Available data
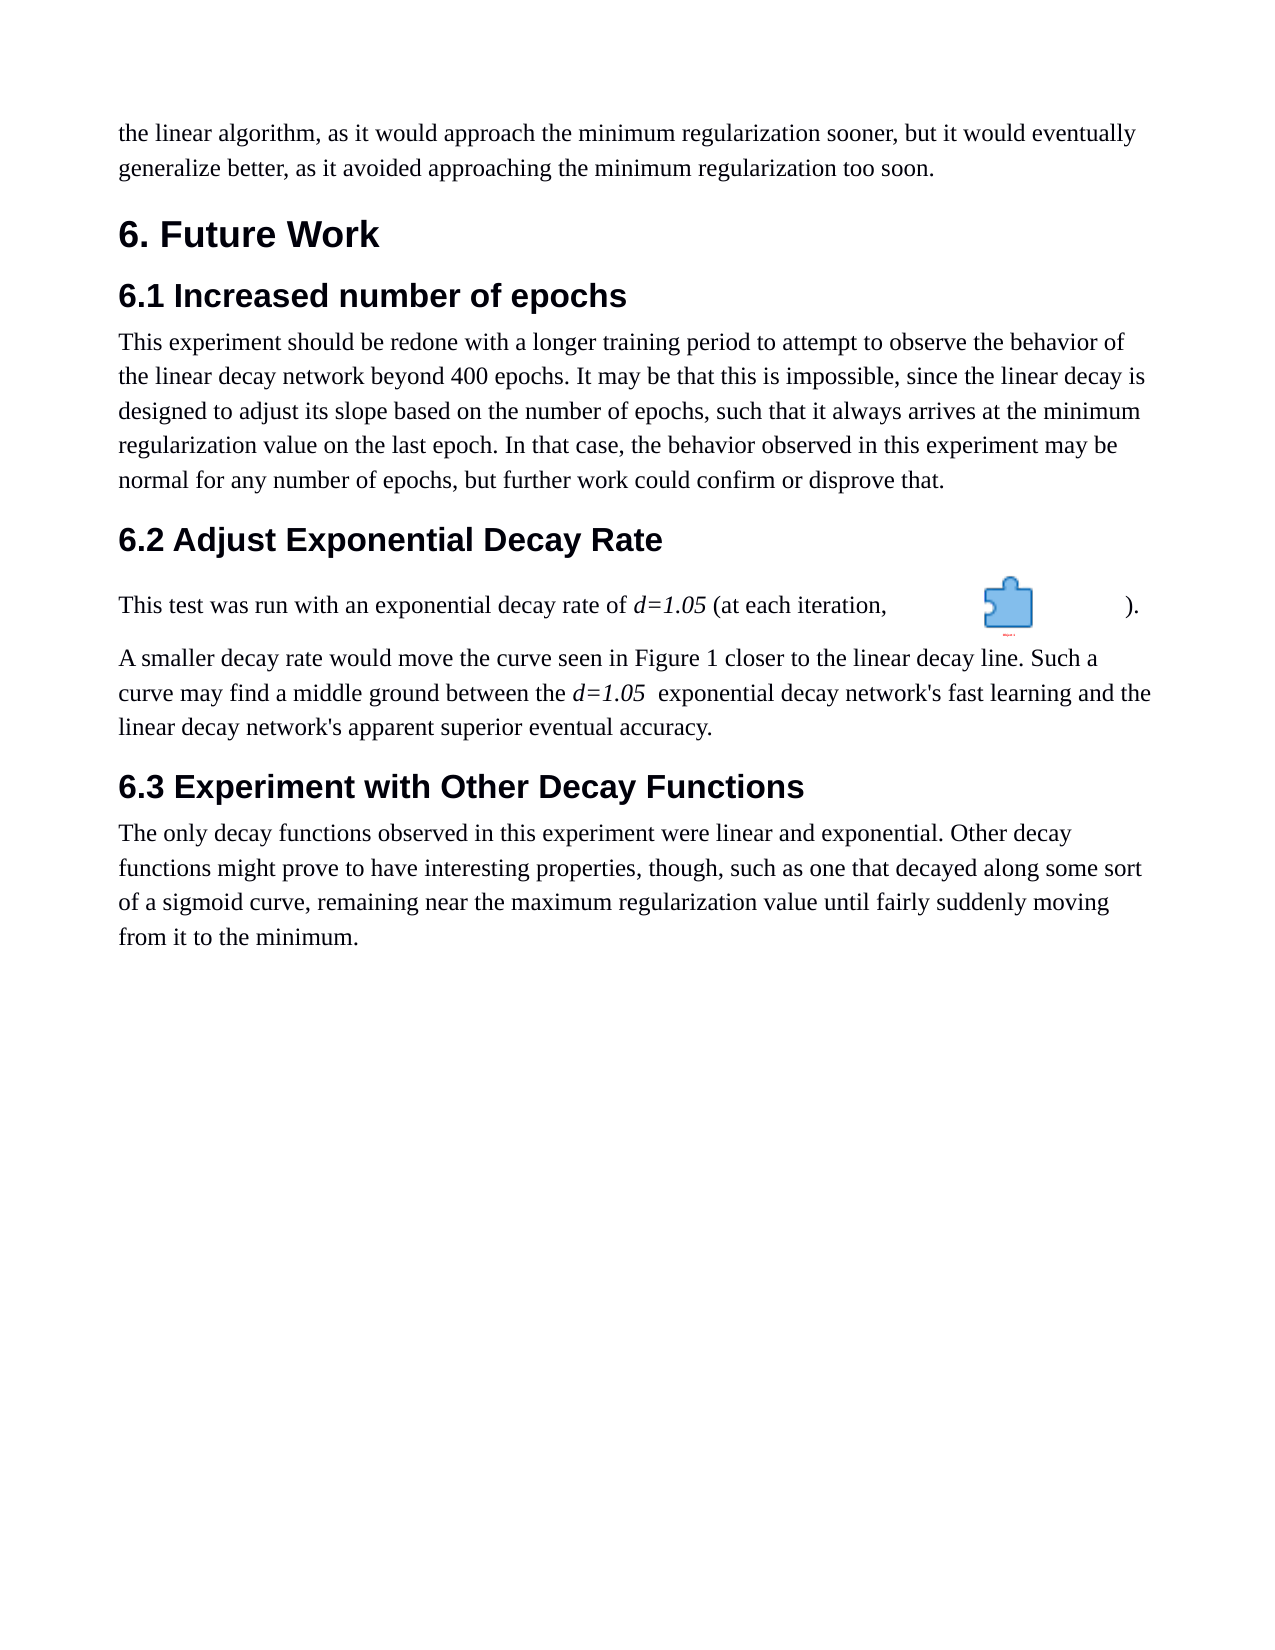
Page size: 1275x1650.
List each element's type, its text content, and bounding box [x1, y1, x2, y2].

subtitle 6. Future Work [118, 212, 1157, 255]
text The only decay functions observed in this experiment were linear and exponential. Other decay functions might prove to have interesting properties, though, such as one that decayed along some sort of a sigmoid curve, remaining near the maximum regularization value until fairly suddenly moving from it to the minimum. [118, 818, 1157, 951]
text the linear algorithm, as it would approach the minimum regularization sooner, but it would eventually generalize better, as it avoided approaching the minimum regularization too soon. [118, 118, 1157, 181]
subtitle 6.2 Adjust Exponential Decay Rate [118, 520, 1157, 559]
text This test was run with an exponential decay rate of d=1.05 (at each iteration, ). A smaller decay rate would move the curve seen in Figure 1 closer to the linear decay line. Such a curve may find a middle ground between the d=1.05 exponential decay network's fast learning and the linear decay network's apparent superior eventual accuracy. [118, 571, 1157, 741]
text This experiment should be redone with a longer training period to attempt to observe the behavior of the linear decay network beyond 400 epochs. It may be that this is impossible, since the linear decay is designed to adjust its slope based on the number of epochs, such that it always arrives at the minimum regularization value on the last epoch. In that case, the behavior observed in this experiment may be normal for any number of epochs, but further work could confirm or disprove that. [118, 327, 1157, 494]
subtitle 6.1 Increased number of epochs [118, 276, 1157, 314]
subtitle 6.3 Experiment with Other Decay Functions [118, 767, 1157, 806]
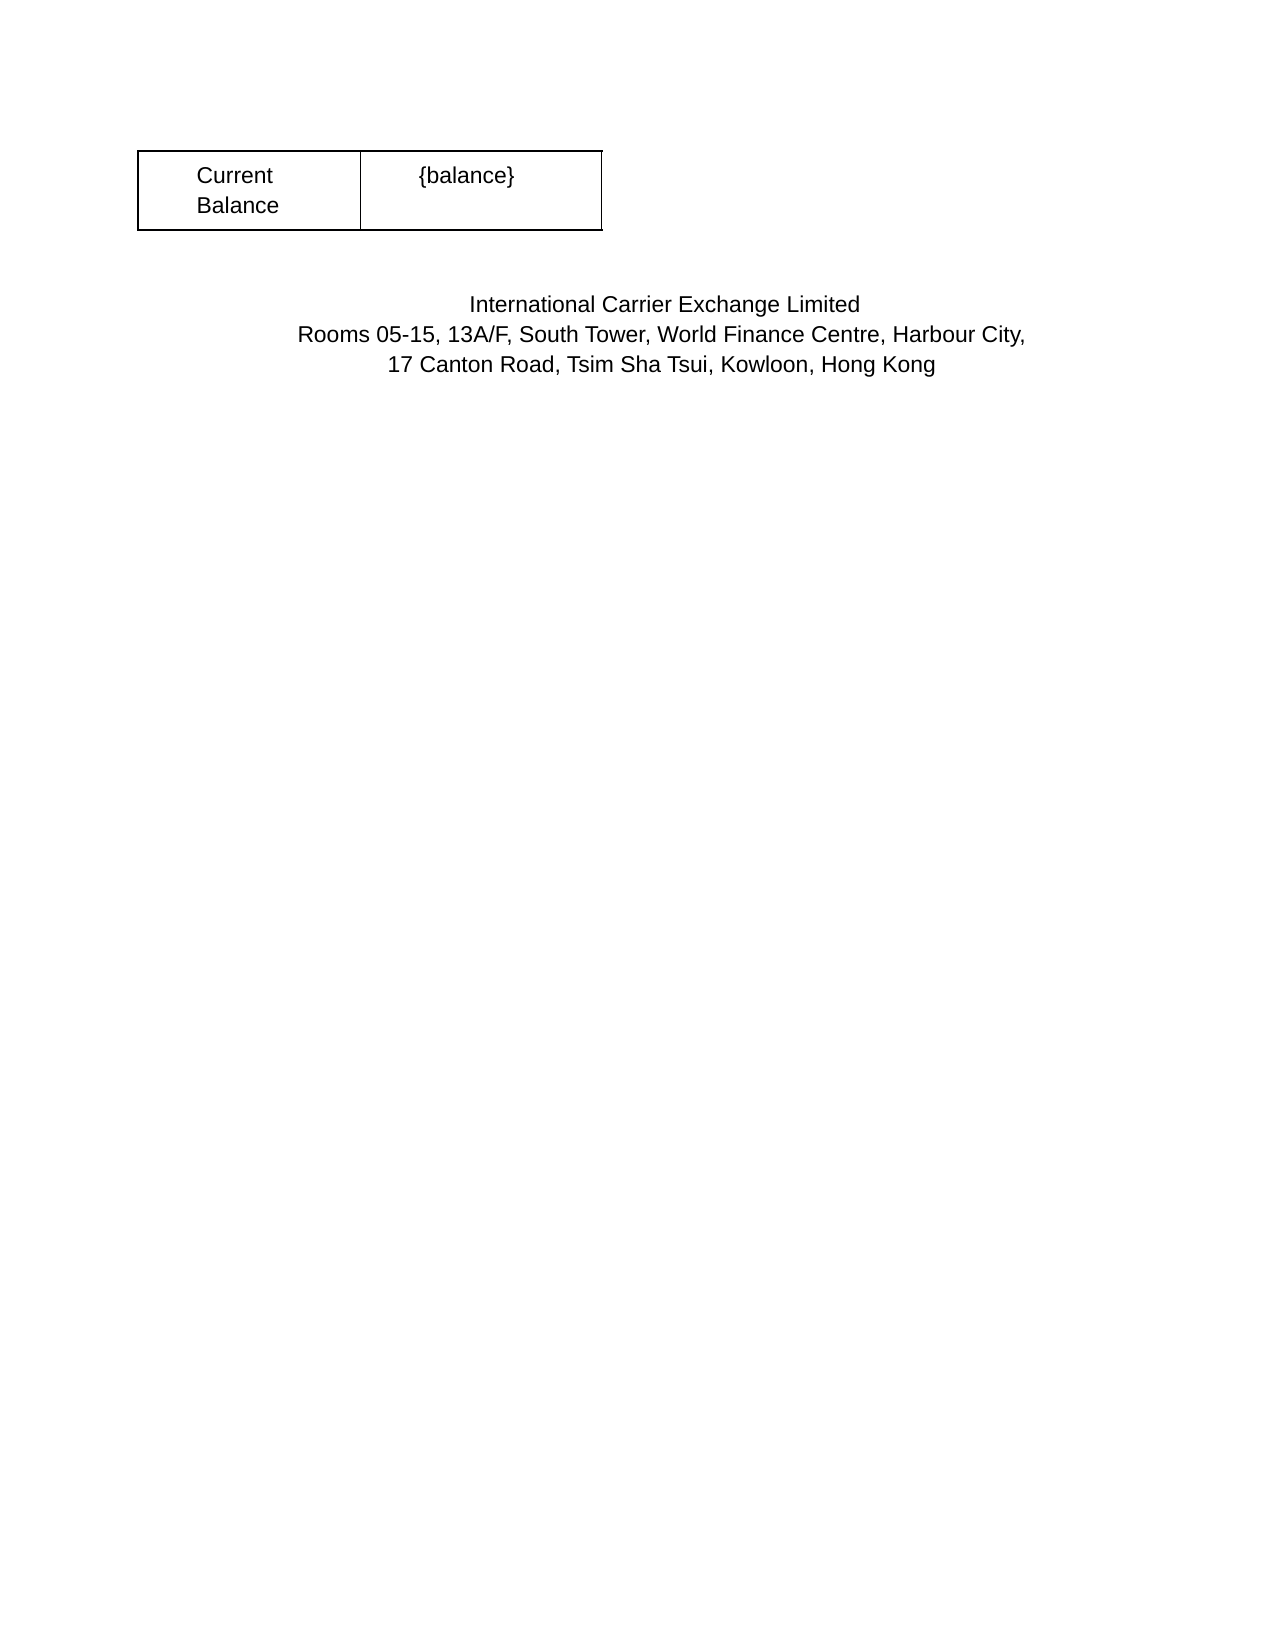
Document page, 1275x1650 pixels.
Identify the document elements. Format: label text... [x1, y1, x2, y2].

text International Carrier Exchange Limited [198, 291, 1125, 317]
table_cell {balance} [361, 152, 601, 229]
text Rooms 05-15, 13A/F, South Tower, World Finance Centre, Harbour City, [198, 321, 1125, 347]
table_cell Current Balance [139, 152, 360, 229]
text 17 Canton Road, Tsim Sha Tsui, Kowloon, Hong Kong [198, 351, 1125, 378]
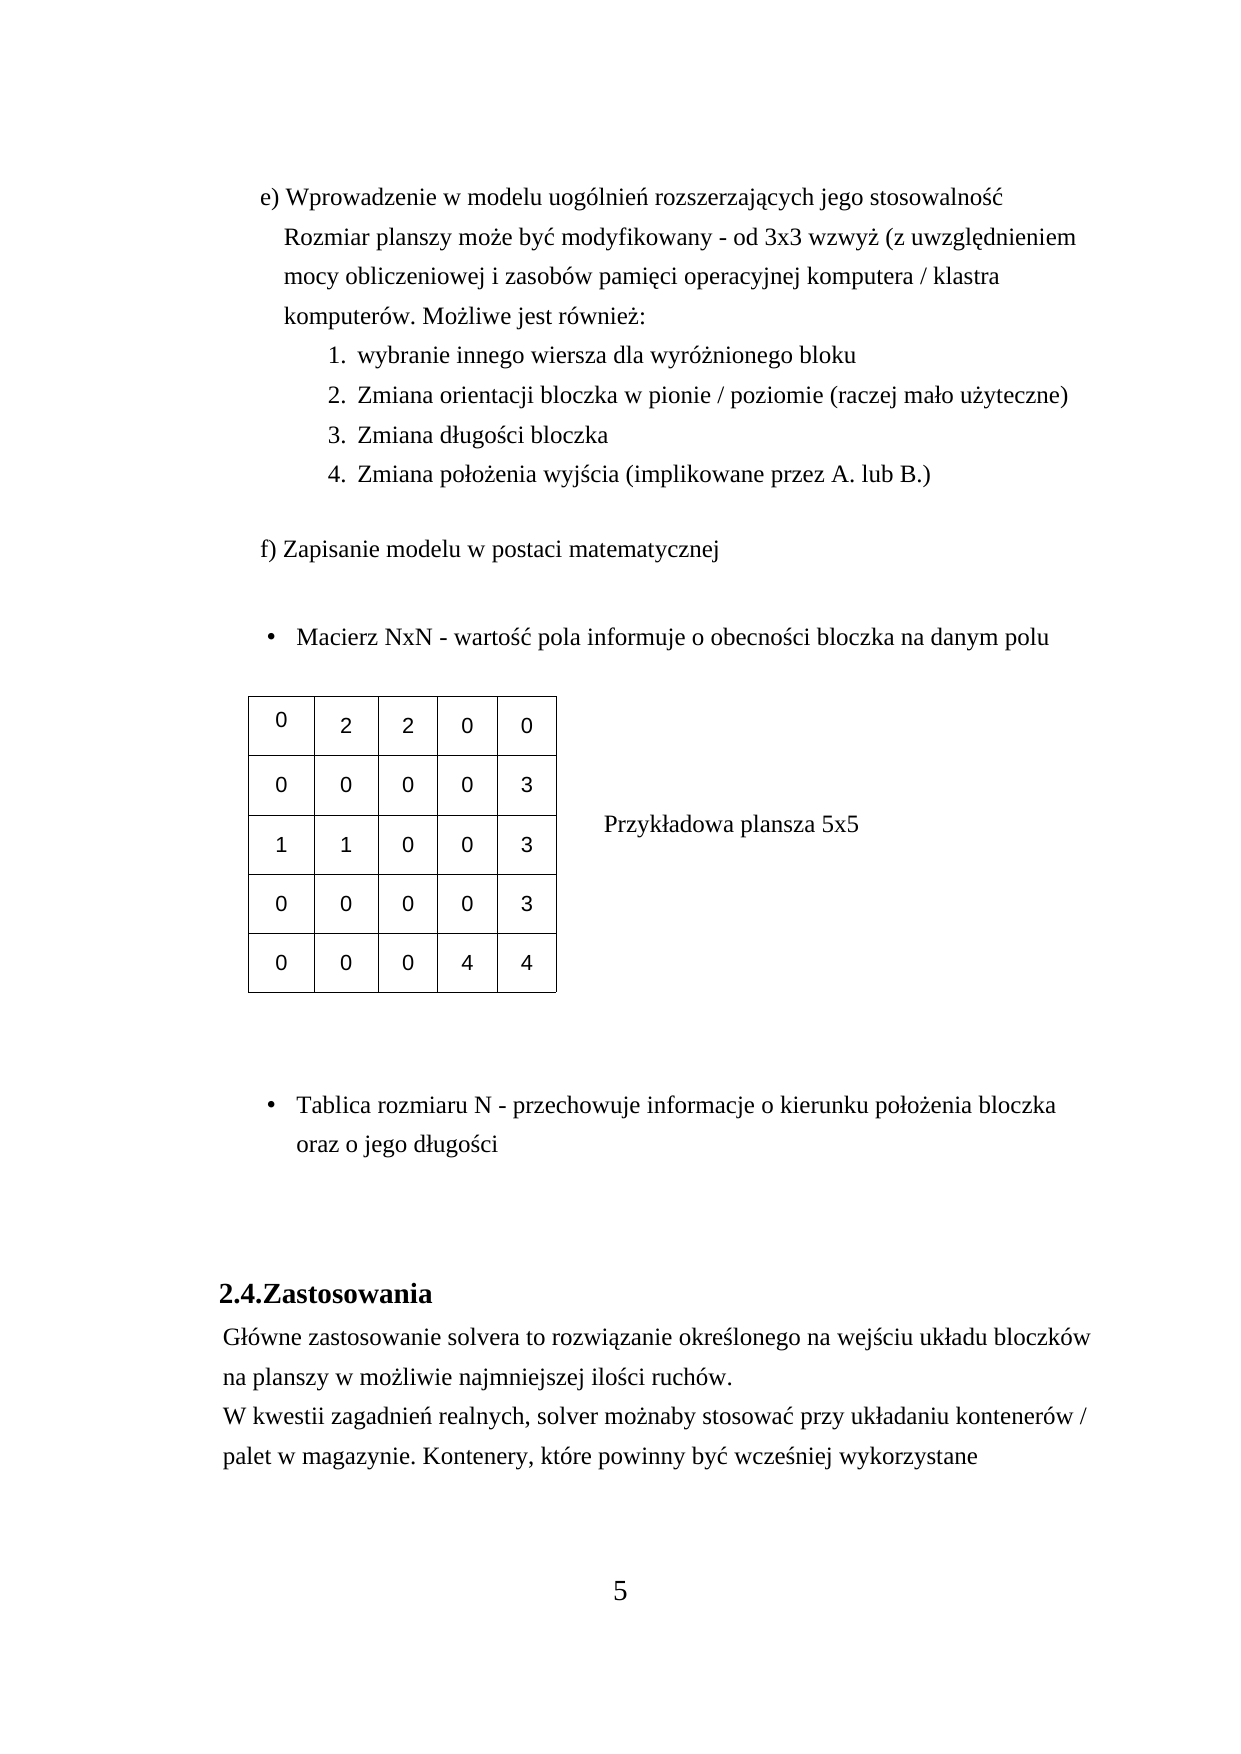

Exercise brief
Reproduce every line of the data above word for word, leaving out the pictures.

Reply to the exercise
Page size: 1275x1650.
List each element's type, its text content, and bounding box [x1, y1, x2, y2].

subtitle 6. Future Work [118, 212, 1157, 255]
text The only decay functions observed in this experiment were linear and exponential. Other decay functions might prove to have interesting properties, though, such as one that decayed along some sort of a sigmoid curve, remaining near the maximum regularization value until fairly suddenly moving from it to the minimum. [118, 818, 1157, 951]
text the linear algorithm, as it would approach the minimum regularization sooner, but it would eventually generalize better, as it avoided approaching the minimum regularization too soon. [118, 118, 1157, 181]
subtitle 6.2 Adjust Exponential Decay Rate [118, 520, 1157, 559]
text This test was run with an exponential decay rate of d=1.05 (at each iteration, ). A smaller decay rate would move the curve seen in Figure 1 closer to the linear decay line. Such a curve may find a middle ground between the d=1.05 exponential decay network's fast learning and the linear decay network's apparent superior eventual accuracy. [118, 571, 1157, 741]
text This experiment should be redone with a longer training period to attempt to observe the behavior of the linear decay network beyond 400 epochs. It may be that this is impossible, since the linear decay is designed to adjust its slope based on the number of epochs, such that it always arrives at the minimum regularization value on the last epoch. In that case, the behavior observed in this experiment may be normal for any number of epochs, but further work could confirm or disprove that. [118, 327, 1157, 494]
subtitle 6.1 Increased number of epochs [118, 276, 1157, 314]
subtitle 6.3 Experiment with Other Decay Functions [118, 767, 1157, 806]
Document page, 1275x1650 pixels.
Identify the document elements. Format: label text... [x1, y1, x2, y2].

text International Carrier Exchange Limited [198, 291, 1125, 317]
table_cell {balance} [361, 152, 601, 229]
text Rooms 05-15, 13A/F, South Tower, World Finance Centre, Harbour City, [198, 321, 1125, 347]
table_cell Current Balance [139, 152, 360, 229]
text 17 Canton Road, Tsim Sha Tsui, Kowloon, Hong Kong [198, 351, 1125, 378]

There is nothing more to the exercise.